About this exercise:
Please copy out the entries until you have copied the line that contains "A trade mark", beginning with the first line.

╭─ Available data

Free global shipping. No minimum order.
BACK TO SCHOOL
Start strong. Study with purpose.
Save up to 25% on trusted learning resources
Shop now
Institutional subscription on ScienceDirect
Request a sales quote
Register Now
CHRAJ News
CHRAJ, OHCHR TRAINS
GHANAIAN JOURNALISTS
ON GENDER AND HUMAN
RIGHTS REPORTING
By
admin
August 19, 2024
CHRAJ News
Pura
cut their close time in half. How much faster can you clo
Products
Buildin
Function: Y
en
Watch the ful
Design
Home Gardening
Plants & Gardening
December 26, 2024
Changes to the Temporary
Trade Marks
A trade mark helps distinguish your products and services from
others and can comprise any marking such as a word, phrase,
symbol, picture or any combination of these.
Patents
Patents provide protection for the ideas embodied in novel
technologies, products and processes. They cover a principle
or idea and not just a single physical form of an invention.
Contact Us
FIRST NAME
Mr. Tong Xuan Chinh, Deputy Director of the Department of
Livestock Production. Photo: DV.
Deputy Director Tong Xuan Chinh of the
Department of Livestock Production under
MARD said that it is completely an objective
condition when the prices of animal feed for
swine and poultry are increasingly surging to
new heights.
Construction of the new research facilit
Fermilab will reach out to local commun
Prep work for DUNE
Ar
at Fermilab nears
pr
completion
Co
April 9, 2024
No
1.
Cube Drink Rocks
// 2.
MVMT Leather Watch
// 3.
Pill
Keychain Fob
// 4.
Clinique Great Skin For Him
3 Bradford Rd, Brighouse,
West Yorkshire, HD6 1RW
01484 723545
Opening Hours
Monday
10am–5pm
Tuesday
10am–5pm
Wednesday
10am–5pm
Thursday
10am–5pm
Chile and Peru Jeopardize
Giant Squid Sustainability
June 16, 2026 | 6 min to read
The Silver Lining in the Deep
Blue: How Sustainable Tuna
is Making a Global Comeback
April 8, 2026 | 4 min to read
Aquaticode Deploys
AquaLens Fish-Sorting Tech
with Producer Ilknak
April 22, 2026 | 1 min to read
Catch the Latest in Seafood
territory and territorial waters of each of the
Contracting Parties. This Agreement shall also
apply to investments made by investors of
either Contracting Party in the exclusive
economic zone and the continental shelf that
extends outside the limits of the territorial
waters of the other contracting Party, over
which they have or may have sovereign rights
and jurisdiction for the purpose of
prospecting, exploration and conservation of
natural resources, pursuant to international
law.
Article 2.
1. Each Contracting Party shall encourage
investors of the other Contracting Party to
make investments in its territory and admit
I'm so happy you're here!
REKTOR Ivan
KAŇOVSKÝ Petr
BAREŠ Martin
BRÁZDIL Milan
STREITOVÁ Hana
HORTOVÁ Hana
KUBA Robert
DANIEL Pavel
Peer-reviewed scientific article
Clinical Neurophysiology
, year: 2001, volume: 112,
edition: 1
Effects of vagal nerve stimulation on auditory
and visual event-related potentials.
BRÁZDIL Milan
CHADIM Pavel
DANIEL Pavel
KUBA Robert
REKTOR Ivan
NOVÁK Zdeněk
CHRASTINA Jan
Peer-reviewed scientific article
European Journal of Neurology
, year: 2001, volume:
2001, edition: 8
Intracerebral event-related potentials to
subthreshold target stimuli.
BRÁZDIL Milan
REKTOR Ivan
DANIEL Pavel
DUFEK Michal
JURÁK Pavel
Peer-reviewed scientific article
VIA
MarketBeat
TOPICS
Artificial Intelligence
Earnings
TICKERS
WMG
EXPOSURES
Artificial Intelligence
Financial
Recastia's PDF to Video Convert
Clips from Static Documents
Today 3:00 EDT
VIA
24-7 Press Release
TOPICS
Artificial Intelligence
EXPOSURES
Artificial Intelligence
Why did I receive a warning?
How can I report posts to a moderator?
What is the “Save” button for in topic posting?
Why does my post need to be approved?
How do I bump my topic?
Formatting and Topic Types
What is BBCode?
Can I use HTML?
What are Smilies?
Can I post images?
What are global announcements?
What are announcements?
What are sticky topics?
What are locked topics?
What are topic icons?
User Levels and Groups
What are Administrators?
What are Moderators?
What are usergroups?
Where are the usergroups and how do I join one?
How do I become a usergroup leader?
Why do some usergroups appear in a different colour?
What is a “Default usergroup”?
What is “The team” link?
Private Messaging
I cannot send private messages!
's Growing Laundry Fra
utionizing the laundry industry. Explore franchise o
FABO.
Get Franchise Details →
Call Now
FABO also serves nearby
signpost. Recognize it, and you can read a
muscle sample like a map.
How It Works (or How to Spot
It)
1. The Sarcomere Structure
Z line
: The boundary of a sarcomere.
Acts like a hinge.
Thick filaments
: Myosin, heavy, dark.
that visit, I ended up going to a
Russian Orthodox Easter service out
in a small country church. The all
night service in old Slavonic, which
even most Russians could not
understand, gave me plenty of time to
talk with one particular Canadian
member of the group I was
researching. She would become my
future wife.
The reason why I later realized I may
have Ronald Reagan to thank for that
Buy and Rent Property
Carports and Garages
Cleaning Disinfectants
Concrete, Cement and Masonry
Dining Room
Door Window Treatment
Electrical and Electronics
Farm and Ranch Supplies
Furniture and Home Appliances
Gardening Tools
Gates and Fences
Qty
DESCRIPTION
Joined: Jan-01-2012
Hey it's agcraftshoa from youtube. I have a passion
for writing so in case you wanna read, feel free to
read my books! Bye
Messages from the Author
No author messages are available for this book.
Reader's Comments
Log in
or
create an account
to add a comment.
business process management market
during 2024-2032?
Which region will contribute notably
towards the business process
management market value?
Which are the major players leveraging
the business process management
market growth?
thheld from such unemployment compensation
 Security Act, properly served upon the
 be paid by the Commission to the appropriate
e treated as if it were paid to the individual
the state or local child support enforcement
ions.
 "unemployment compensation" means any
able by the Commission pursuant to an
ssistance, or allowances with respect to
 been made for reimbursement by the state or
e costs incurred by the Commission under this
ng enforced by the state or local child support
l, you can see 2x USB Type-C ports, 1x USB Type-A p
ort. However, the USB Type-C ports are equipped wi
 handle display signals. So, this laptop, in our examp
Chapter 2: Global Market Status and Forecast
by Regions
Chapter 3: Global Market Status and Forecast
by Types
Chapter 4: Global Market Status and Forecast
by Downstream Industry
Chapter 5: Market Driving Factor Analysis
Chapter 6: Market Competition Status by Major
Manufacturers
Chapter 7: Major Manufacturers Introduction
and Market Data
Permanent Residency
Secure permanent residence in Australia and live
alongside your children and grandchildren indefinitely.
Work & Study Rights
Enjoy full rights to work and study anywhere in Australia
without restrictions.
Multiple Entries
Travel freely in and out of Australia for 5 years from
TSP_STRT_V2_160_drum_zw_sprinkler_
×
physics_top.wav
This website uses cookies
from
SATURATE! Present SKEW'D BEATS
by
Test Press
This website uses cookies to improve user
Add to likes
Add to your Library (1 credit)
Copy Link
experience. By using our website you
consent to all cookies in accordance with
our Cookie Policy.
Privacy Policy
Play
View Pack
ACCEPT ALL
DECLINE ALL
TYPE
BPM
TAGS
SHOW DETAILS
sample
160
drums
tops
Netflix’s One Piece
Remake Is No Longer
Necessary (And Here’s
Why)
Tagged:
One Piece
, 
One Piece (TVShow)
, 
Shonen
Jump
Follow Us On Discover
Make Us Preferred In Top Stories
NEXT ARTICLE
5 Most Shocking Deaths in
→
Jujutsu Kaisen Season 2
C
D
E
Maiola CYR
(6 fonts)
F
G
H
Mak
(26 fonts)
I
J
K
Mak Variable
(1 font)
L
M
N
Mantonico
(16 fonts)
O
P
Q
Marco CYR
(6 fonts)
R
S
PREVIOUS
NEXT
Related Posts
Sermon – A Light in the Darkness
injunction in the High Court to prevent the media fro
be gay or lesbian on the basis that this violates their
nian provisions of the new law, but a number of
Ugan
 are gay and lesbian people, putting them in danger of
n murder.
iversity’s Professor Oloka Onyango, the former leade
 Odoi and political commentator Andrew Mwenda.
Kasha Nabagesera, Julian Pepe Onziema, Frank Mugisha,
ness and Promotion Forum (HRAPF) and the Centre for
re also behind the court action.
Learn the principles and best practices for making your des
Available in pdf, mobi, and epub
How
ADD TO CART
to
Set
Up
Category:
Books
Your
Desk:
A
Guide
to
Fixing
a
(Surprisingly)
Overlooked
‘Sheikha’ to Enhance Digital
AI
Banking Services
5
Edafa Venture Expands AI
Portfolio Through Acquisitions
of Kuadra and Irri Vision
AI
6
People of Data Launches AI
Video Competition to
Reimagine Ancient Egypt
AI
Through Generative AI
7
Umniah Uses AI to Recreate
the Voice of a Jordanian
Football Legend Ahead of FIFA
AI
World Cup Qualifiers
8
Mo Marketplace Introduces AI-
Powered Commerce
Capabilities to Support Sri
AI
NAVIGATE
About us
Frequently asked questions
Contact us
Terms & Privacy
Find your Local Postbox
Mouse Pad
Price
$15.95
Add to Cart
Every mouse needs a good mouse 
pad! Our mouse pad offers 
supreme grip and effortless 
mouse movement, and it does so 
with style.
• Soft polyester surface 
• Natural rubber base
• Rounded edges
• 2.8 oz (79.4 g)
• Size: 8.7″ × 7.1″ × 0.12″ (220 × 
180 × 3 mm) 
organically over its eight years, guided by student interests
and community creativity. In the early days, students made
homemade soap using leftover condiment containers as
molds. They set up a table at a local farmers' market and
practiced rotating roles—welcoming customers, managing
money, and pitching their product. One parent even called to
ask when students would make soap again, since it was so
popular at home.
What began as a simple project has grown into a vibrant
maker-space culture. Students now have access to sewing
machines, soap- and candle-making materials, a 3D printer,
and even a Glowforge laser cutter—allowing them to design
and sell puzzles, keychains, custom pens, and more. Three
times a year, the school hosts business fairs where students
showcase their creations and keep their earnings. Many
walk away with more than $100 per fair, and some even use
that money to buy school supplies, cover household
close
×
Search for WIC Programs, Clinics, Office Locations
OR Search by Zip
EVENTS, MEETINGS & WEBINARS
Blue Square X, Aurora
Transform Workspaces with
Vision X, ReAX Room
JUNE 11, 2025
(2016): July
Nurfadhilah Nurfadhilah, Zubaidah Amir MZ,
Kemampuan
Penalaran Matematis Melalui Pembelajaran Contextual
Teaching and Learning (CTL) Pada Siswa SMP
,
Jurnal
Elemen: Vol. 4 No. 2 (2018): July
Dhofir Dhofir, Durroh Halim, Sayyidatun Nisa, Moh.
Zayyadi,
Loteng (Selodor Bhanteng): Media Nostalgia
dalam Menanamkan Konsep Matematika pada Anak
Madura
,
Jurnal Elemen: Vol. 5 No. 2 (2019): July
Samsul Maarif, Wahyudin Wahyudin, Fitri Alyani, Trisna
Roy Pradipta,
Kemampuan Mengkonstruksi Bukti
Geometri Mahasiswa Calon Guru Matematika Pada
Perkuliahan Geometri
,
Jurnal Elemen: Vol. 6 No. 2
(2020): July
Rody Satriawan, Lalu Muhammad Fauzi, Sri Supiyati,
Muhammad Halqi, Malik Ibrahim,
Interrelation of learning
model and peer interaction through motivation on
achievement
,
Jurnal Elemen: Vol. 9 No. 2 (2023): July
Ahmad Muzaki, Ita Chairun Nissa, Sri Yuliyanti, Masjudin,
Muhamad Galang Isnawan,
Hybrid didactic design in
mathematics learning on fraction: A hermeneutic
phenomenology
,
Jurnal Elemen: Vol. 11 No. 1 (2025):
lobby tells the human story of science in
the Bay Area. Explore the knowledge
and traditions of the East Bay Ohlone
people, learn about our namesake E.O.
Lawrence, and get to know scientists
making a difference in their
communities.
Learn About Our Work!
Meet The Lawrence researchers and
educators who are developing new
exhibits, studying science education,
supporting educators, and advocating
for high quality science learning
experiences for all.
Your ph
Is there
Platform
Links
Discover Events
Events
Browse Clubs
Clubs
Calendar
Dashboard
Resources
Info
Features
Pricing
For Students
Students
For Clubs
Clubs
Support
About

╰─

Completed exercise:
Free global shipping. No minimum order.
BACK TO SCHOOL
Start strong. Study with purpose.
Save up to 25% on trusted learning resources
Shop now
Institutional subscription on ScienceDirect
Request a sales quote
Register Now
CHRAJ News
CHRAJ, OHCHR TRAINS
GHANAIAN JOURNALISTS
ON GENDER AND HUMAN
RIGHTS REPORTING
By
admin
August 19, 2024
CHRAJ News
Pura
cut their close time in half. How much faster can you clo
Products
Buildin
Function: Y
en
Watch the ful
Design
Home Gardening
Plants & Gardening
December 26, 2024
Changes to the Temporary
Trade Marks
A trade mark helps distinguish your products and services from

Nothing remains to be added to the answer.